* **EXERCISE DETAILS**
Your answer should be one number: the count of lines in the records that include the word "framed".

* **DATA FOR ANALYSIS**

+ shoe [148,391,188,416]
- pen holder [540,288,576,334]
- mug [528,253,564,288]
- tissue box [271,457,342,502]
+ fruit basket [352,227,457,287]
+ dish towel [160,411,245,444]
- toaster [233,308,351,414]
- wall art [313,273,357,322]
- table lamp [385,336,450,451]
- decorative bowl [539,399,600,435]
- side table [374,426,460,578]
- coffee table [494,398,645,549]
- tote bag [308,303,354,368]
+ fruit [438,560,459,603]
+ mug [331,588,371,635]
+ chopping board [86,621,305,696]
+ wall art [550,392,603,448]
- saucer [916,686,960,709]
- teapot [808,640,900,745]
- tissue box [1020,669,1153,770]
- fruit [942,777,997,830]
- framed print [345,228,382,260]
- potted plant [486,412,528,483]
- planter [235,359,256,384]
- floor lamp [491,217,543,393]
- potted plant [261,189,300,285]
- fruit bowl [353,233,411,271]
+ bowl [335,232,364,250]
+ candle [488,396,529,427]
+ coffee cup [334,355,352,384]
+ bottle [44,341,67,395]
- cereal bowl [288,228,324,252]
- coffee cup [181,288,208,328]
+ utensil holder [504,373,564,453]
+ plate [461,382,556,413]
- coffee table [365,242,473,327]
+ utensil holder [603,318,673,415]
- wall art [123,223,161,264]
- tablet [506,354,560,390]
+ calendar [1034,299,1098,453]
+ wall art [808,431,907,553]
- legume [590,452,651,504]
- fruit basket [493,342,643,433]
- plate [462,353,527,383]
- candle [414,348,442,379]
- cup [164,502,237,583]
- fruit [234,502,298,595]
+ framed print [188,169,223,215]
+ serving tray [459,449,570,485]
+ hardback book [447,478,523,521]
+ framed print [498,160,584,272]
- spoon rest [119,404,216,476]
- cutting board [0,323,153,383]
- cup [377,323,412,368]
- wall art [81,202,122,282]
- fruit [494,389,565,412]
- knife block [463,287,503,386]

* **RESPONSE AREA**
3